> Document passage
☆ ☆ ☆ ☆ ☆ ☆ ☆

Afterall, according to the stats, Beds killed more people in the UK in 2003 than cannabis, a substance which is apparently dangerous enough to warrant being (re)classified as a “Class B” drug*. So, shouldn’t there be stricter warnings on the dangers of beds?
Having said that we in the UK can sleep relatively safely in our beds, coming, as we do, 42nd in the list of 46 countries for which per capita data is given. The UK only have 0.083 deaths per million people, which, in the grand scheme, amounts to a few really unlucky sods each year.

Bed Jumping: It might look like fun, but it could end in tears, or worse...
But, really, what is up with those Hungarian beds??? Are the Hungarians a particularly accident prone nation? Is there a national tendancy for bedroom acrobatics? Or are their beds construsted in such a way as to make them more lethal than the warm, comfortable, beds which we Brits might pick up from one of our department stores?
I honestly don’t know the answers to those questions, but it is one of those odd little things that makes one wonder, or at least it does me. God bless bizarre statistics! *shrug*
*A report prepared, last year, by the The Global Cannabis Commission for this year’s UN drug policy review attributed two reported deaths, ever, worldwide, to Cannabis use (I presume this figure relates to deaths attributed soley to cannabis.)
Strange Bed Fellows
by Mort on Jun.02, 2009, under Weird stuff
A group of Australian women holidaying on Magnetic Island, off the coast of Queensland, had quite a surprise over the weekend. The article, in The Times, doesn’t mention whether the three women were looking for steamy holiday romances with the island’s natives, but even if they were they can’t have been expecting the uninvited visitor who decided to drop in.
They were unsurprisingly shocked when the hirsuite, drug-addled, intruder ambled into their holiday home, and procedeed, without a word, to crawl on to one of their beds, where he made himself comfortable and settled in for a nap.
So, who was this interloper? One of the natives for sure, but not, as you might have thought, some kind of “surfer dude” gone feral, looking to rediscover the joys of “flaking out” on a real bed? No, this was an entirely different kind of native, a young male Koala from the National Park on Magnetic Island.

☆ ☆ ☆ ☆ ☆ ☆ ☆

> Extracted information

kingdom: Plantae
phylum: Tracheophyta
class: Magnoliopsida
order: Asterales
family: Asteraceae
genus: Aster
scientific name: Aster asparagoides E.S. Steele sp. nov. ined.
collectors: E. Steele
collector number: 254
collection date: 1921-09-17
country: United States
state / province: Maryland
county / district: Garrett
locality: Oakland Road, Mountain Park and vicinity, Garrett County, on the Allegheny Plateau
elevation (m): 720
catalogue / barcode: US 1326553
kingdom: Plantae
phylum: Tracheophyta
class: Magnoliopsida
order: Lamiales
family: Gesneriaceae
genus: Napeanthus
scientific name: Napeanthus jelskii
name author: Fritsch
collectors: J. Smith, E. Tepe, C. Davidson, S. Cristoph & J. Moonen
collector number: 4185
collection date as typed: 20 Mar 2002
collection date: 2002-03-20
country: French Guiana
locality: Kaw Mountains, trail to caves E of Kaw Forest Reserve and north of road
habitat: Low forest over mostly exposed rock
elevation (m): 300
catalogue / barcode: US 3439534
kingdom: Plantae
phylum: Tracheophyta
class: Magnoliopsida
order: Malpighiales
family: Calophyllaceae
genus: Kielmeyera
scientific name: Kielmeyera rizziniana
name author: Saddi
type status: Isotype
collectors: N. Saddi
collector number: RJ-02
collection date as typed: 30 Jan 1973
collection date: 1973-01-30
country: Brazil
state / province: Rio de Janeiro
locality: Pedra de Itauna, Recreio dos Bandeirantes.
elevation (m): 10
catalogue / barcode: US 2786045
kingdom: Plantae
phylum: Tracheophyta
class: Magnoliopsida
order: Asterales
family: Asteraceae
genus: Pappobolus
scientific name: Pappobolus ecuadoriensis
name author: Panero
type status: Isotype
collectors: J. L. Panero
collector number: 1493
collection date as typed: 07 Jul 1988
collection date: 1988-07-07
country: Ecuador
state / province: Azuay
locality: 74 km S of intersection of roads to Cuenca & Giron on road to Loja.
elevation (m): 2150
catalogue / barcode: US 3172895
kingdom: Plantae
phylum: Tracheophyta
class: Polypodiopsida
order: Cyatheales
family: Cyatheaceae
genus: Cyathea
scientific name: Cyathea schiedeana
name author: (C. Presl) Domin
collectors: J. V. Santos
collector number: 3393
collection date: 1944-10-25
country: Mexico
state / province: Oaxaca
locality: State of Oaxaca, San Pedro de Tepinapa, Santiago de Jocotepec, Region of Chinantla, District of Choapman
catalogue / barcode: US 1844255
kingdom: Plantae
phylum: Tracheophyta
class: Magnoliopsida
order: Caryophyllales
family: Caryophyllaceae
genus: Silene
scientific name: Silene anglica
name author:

☆ ☆ ☆ ☆ ☆ ☆ ☆

> Task requirements
a) In the blog passage about beds, how many deaths per million people does the UK have?
b) Pick up the blog passage about beds after its final sentence and keep it going.
The records come from a separate source.

> Results
a) 0.083 deaths per million people.

b)
Fortunately the women did the sensible thing & called the local ranger, who arranged for the creature to be removed to a part of the island more frequented by his own kind, than by tourists. So all’s well that ends well, no harm done to the koala, or to the tourists. That latter might sound like an odd statement, but koalas, for all that they have a reputation as being cute docile creatures, can actually exhibit quite a mean streak when riled, & have pretty wicked claws; Afterall, how else do you think they clamber around in those trees so easily?
Another little known fact about the beasties is that their docile appearance is, at least in part, due to their diet of Eucalyptus which, while toxic to most creatures, apparently just gives the koalas a mild euphoric effect, or, if you prefer, gets them high!
Still, despite those claws, and a potentially nasty temper, if disturbed while going cold turkey, it turns out that, statistically speaking, the koala was far less likely to seriously hurt the trio of tourists then the beds themselves. Despite being genuinely soft and comfortable, beds are apparently far more dangerous than koalas, or so it appears judging by the stats for bed related deaths.
Actually, like many marsupials, koalas are quite interesting creatures, the wiki article isn’t massively comprehensive, but isn’t a bad place to start if you’d like to know more about them.